*** Material to process

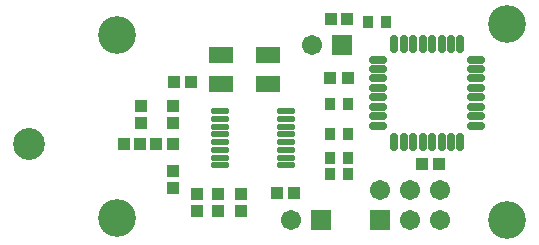
<source format=gts>
G04 Layer_Color=8388736*
%FSAX44Y44*%
%MOMM*%
G71*
G01*
G75*
%ADD30O,1.6032X0.5532*%
%ADD31O,1.5532X0.7532*%
%ADD32O,0.7532X1.5532*%
%ADD33R,2.0032X1.4032*%
%ADD34R,1.1032X1.0032*%
%ADD35R,1.0032X1.1032*%
%ADD36R,0.9032X1.1032*%
%ADD37R,1.0032X1.0032*%
%ADD38C,1.7032*%
%ADD39R,1.7032X1.7032*%
%ADD40C,3.2032*%
%ADD41C,2.7032*%
D30*
X00183000Y00115090D02*
D03*
Y00108590D02*
D03*
Y00102090D02*
D03*
Y00095590D02*
D03*
Y00089090D02*
D03*
Y00082590D02*
D03*
Y00076090D02*
D03*
Y00069590D02*
D03*
X00239000Y00115090D02*
D03*
Y00108590D02*
D03*
Y00102090D02*
D03*
Y00095590D02*
D03*
Y00089090D02*
D03*
Y00082590D02*
D03*
Y00076090D02*
D03*
Y00069590D02*
D03*
D31*
X00400000Y00159000D02*
D03*
Y00151000D02*
D03*
Y00143000D02*
D03*
Y00135000D02*
D03*
Y00127000D02*
D03*
Y00119000D02*
D03*
Y00111000D02*
D03*
Y00103000D02*
D03*
X00317000D02*
D03*
Y00111000D02*
D03*
Y00119000D02*
D03*
Y00127000D02*
D03*
Y00135000D02*
D03*
Y00143000D02*
D03*
Y00151000D02*
D03*
Y00159000D02*
D03*
D32*
X00386500Y00089500D02*
D03*
X00378500D02*
D03*
X00370500D02*
D03*
X00362500D02*
D03*
X00354500D02*
D03*
X00346500D02*
D03*
X00338500D02*
D03*
X00330500D02*
D03*
Y00172500D02*
D03*
X00338500D02*
D03*
X00346500D02*
D03*
X00354500D02*
D03*
X00362500D02*
D03*
X00370500D02*
D03*
X00378500D02*
D03*
X00386500D02*
D03*
D33*
X00223500Y00138630D02*
D03*
Y00162630D02*
D03*
X00183500Y00138630D02*
D03*
Y00162630D02*
D03*
D34*
X00116000Y00119340D02*
D03*
Y00105340D02*
D03*
X00201000Y00031000D02*
D03*
Y00045000D02*
D03*
X00143500Y00064340D02*
D03*
Y00050340D02*
D03*
Y00119340D02*
D03*
Y00105340D02*
D03*
X00181000Y00045000D02*
D03*
Y00031000D02*
D03*
X00163500Y00045000D02*
D03*
Y00031000D02*
D03*
D35*
X00290500Y00193500D02*
D03*
X00276500D02*
D03*
X00158000Y00139840D02*
D03*
X00144000D02*
D03*
X00115500Y00087340D02*
D03*
X00101500D02*
D03*
X00143000D02*
D03*
X00129000D02*
D03*
X00354000Y00071000D02*
D03*
X00368000D02*
D03*
X00245500Y00046000D02*
D03*
X00231500D02*
D03*
D36*
X00291000Y00121000D02*
D03*
X00276000D02*
D03*
X00276000Y00062340D02*
D03*
X00291000D02*
D03*
X00276000Y00076000D02*
D03*
X00291000D02*
D03*
X00276000Y00096000D02*
D03*
X00291000D02*
D03*
X00323500Y00191000D02*
D03*
X00308500D02*
D03*
D37*
X00291000Y00143500D02*
D03*
X00276000D02*
D03*
D38*
X00369300Y00048900D02*
D03*
Y00023500D02*
D03*
X00343900Y00048900D02*
D03*
Y00023500D02*
D03*
X00318500Y00048900D02*
D03*
X00243100Y00023500D02*
D03*
X00260600Y00171000D02*
D03*
D39*
X00318500Y00023500D02*
D03*
X00268500D02*
D03*
X00286000Y00171000D02*
D03*
D40*
X00426000Y00023000D02*
D03*
Y00189000D02*
D03*
X00096000Y00179840D02*
D03*
Y00024840D02*
D03*
D41*
X00021000Y00087340D02*
D03*
M02*

</source>
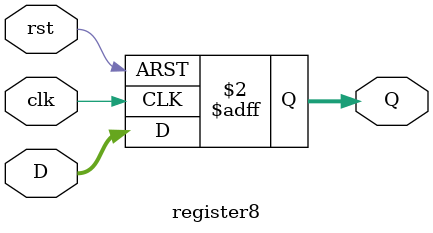
<source format=sv>
`default_nettype none

module top (
  // I/O ports
  input  logic hz100, reset,
  input  logic [20:0] pb,
  output logic [7:0] left, right,
         ss7, ss6, ss5, ss4, ss3, ss2, ss1, ss0,
  output logic red, green, blue,

  // UART ports
  output logic [7:0] txdata,
  input  logic [7:0] rxdata,
  output logic txclk, rxclk,
  input  logic txready, rxready
);
  // Your code goes here...
  logic strobe; // strobe signal for synckey 
  logic [4:0] out; // output from synckey
  logic [7:0] Q; // output from register8
  synckey sk (
    .in(pb[19:0]),
    .clk(hz100),
    .rst(reset),
    .out(out), 
    .strobe(strobe)
  );
  
  logic [3:0] state;

  fsm fsm1 (
    .clk(strobe),
    .rst(reset),
    .keyout(out),
    .seq(seqsr_out),
    .state(state)
  );

  logic [31:0] seqsr_out;
  logic en; 
  
 
  assign en = (~pb[19] && ~pb[18] && ~pb[17] && ~pb[16]) && (state == 4'd10) ? 1'b1 : 1'b0; // INIT state 
  sequence_sr seqsr1 (
    .en(en), 
    .in(out), 
    .clk(strobe), 
    .rst(reset), 
    .out(seqsr_out)
  );

  display d1 (
    .ss({ss7, ss6, ss5, ss4, ss3, ss2, ss1, ss0}), 
    .state({1'b0, state}), 
    .seq(seqsr_out), 
    .red(red), 
    .green(green), 
    .blue(blue)
  );

  // ssdec ssdec1 (
  //   .in(seqsr_out[3:0]), 
  //   .enable(1'b1), 
  //   .out(ss0)
  // );

  // ssdec ssdec2 (
  //   .in(seqsr_out[7:4]), 
  //   .enable(1'b1), 
  //   .out(ss1)
  // );

  // ssdec ssdec3 (
  //   .in(seqsr_out[11:8]), 
  //   .enable(1'b1), 
  //   .out(ss2)
  // );

  // ssdec ssdec4 (
  //   .in(seqsr_out[15:12]), 
  //   .enable(1'b1), 
  //   .out(ss3)
  // );

  // ssdec ssdec5 (
  //   .in(seqsr_out[19:16]), 
  //   .enable(1'b1), 
  //   .out(ss4)
  // );

  // ssdec ssdec6 (
  //   .in(seqsr_out[23:20]), 
  //   .enable(1'b1), 
  //   .out(ss5)
  // );

  // ssdec ssdec7 (
  //   .in(seqsr_out[27:24]), 
  //   .enable(1'b1), 
  //   .out(ss6)
  // );

  // ssdec ssdec8 (
  //   .in(seqsr_out[31:28]), 
  //   .enable(1'b1), 
  //   .out(ss7)
  // );


  // // 8-bit register 
  // register8 reg8 (
  //   .clk(strobe),
  //   .rst(reset), 
  //   .D({3'b0, out}), 
  //   .Q(Q)
  // );

  // ssdec ssdec1 (
  //   .in(Q[3:0]),
  //   .enable(1'b1),
  //   .out(ss0)
  // );

  // ssdec ssdec2 (
  //   .in(Q[7:4]),
  //   .enable(1'b1),
  //   .out(ss1)
  // );

  // assign red = strobe;
endmodule

module register8 (
  input logic clk, rst,
  input logic [7:0] D,
  output logic [7:0] Q
);
  always_ff @(posedge clk, posedge rst) begin 
    if (rst) begin
      Q <= 8'b0;
    end else begin
      Q <= D;
    end 
  end
endmodule 

</source>
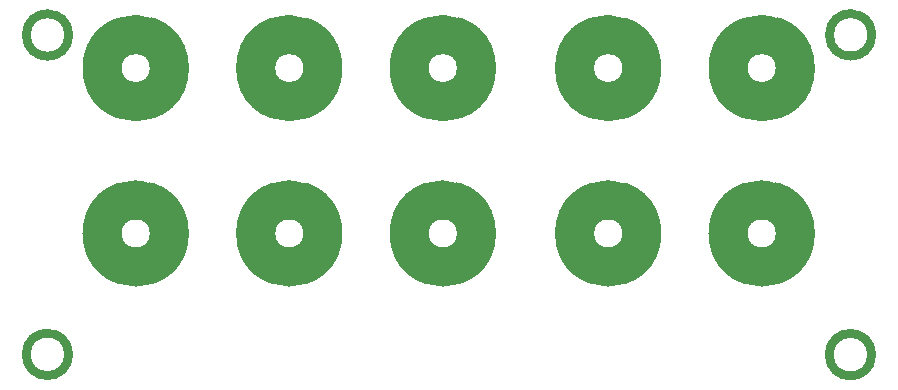
<source format=gbs>
G04 #@! TF.FileFunction,Soldermask,Bot*
%FSLAX46Y46*%
G04 Gerber Fmt 4.6, Leading zero omitted, Abs format (unit mm)*
G04 Created by KiCad (PCBNEW (2016-09-17 revision 679eef1)-makepkg) date 09/24/16 16:36:29*
%MOMM*%
%LPD*%
G01*
G04 APERTURE LIST*
%ADD10C,0.150000*%
%ADD11C,0.800000*%
%ADD12C,3.000000*%
%ADD13C,0.700000*%
%ADD14C,1.350000*%
G04 APERTURE END LIST*
D10*
D11*
X73750000Y-3980000D02*
G75*
G03X73750000Y-3980000I-1800000J0D01*
G01*
X73730000Y-31060000D02*
G75*
G03X73730000Y-31060000I-1800000J0D01*
G01*
X5740000Y-31030000D02*
G75*
G03X5740000Y-31030000I-1800000J0D01*
G01*
X5750000Y-3990000D02*
G75*
G03X5750000Y-3990000I-1800000J0D01*
G01*
D12*
X67080000Y-20790000D02*
G75*
G03X67080000Y-20790000I-2660000J0D01*
G01*
D13*
X67350000Y-18950000D02*
X67350000Y-22640000D01*
D14*
X68250000Y-20790000D02*
G75*
G03X68250000Y-20790000I-3830000J0D01*
G01*
D12*
X54080000Y-20790000D02*
G75*
G03X54080000Y-20790000I-2660000J0D01*
G01*
D13*
X54350000Y-18950000D02*
X54350000Y-22640000D01*
D14*
X55250000Y-20790000D02*
G75*
G03X55250000Y-20790000I-3830000J0D01*
G01*
D12*
X67080000Y-6790000D02*
G75*
G03X67080000Y-6790000I-2660000J0D01*
G01*
D13*
X67350000Y-4950000D02*
X67350000Y-8640000D01*
D14*
X68250000Y-6790000D02*
G75*
G03X68250000Y-6790000I-3830000J0D01*
G01*
D12*
X54080000Y-6790000D02*
G75*
G03X54080000Y-6790000I-2660000J0D01*
G01*
D13*
X54350000Y-4950000D02*
X54350000Y-8640000D01*
D14*
X55250000Y-6790000D02*
G75*
G03X55250000Y-6790000I-3830000J0D01*
G01*
D12*
X40080000Y-20790000D02*
G75*
G03X40080000Y-20790000I-2660000J0D01*
G01*
D13*
X40350000Y-18950000D02*
X40350000Y-22640000D01*
D14*
X41250000Y-20790000D02*
G75*
G03X41250000Y-20790000I-3830000J0D01*
G01*
D12*
X27080000Y-20790000D02*
G75*
G03X27080000Y-20790000I-2660000J0D01*
G01*
D13*
X27350000Y-18950000D02*
X27350000Y-22640000D01*
D14*
X28250000Y-20790000D02*
G75*
G03X28250000Y-20790000I-3830000J0D01*
G01*
D12*
X14080000Y-20790000D02*
G75*
G03X14080000Y-20790000I-2660000J0D01*
G01*
D13*
X14350000Y-18950000D02*
X14350000Y-22640000D01*
D14*
X15250000Y-20790000D02*
G75*
G03X15250000Y-20790000I-3830000J0D01*
G01*
D12*
X40080000Y-6790000D02*
G75*
G03X40080000Y-6790000I-2660000J0D01*
G01*
D13*
X40350000Y-4950000D02*
X40350000Y-8640000D01*
D14*
X41250000Y-6790000D02*
G75*
G03X41250000Y-6790000I-3830000J0D01*
G01*
D12*
X27080000Y-6790000D02*
G75*
G03X27080000Y-6790000I-2660000J0D01*
G01*
D13*
X27350000Y-4950000D02*
X27350000Y-8640000D01*
D14*
X28250000Y-6790000D02*
G75*
G03X28250000Y-6790000I-3830000J0D01*
G01*
D12*
X14080000Y-6790000D02*
G75*
G03X14080000Y-6790000I-2660000J0D01*
G01*
D13*
X14350000Y-4950000D02*
X14350000Y-8640000D01*
D14*
X15250000Y-6790000D02*
G75*
G03X15250000Y-6790000I-3830000J0D01*
G01*
M02*

</source>
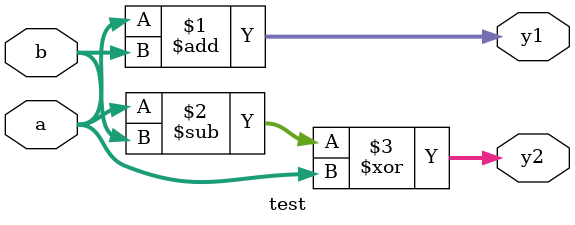
<source format=v>
`define macro1 8'hFF
module test (
    input wire [7:0] a,b,
    output wire [7:0] y1,y2
);

    assign y1 = a + b; 
    assign y2 = (a - b) ^ a;
endmodule
</source>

******

▶ What is expected: Report the number of lines above that contain the word "assign", and only that number.

▶ Response area: 4